» REQUEST: Show each line of the data below that contains the word "ikke". Case counts.

[DATA — start]

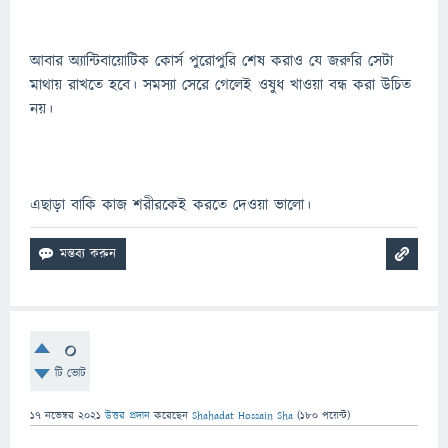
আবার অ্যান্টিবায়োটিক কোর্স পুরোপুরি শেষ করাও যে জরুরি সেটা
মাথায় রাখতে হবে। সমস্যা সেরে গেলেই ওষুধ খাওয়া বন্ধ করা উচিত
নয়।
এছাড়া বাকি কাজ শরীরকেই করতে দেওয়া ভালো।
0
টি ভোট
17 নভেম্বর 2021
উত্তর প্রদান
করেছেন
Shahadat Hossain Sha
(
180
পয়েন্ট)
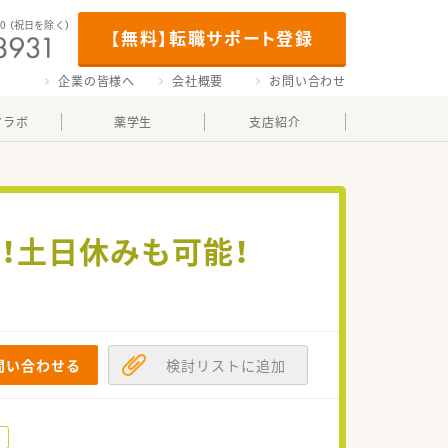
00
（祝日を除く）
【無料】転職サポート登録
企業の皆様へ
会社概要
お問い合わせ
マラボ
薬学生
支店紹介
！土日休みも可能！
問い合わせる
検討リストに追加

[DATA — finish]
[DATA — start]

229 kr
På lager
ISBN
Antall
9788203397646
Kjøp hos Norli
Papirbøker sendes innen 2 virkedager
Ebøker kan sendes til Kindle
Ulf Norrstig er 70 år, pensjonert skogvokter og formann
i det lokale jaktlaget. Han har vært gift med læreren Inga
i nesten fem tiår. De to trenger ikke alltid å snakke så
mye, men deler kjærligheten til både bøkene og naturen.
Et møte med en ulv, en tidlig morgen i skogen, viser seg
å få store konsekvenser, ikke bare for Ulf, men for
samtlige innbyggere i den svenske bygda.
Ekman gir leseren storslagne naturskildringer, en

[DATA — finish]

» SOLUTION BELOW:
i nesten fem tiår. De to trenger ikke alltid å snakke så
å få store konsekvenser, ikke bare for Ulf, men for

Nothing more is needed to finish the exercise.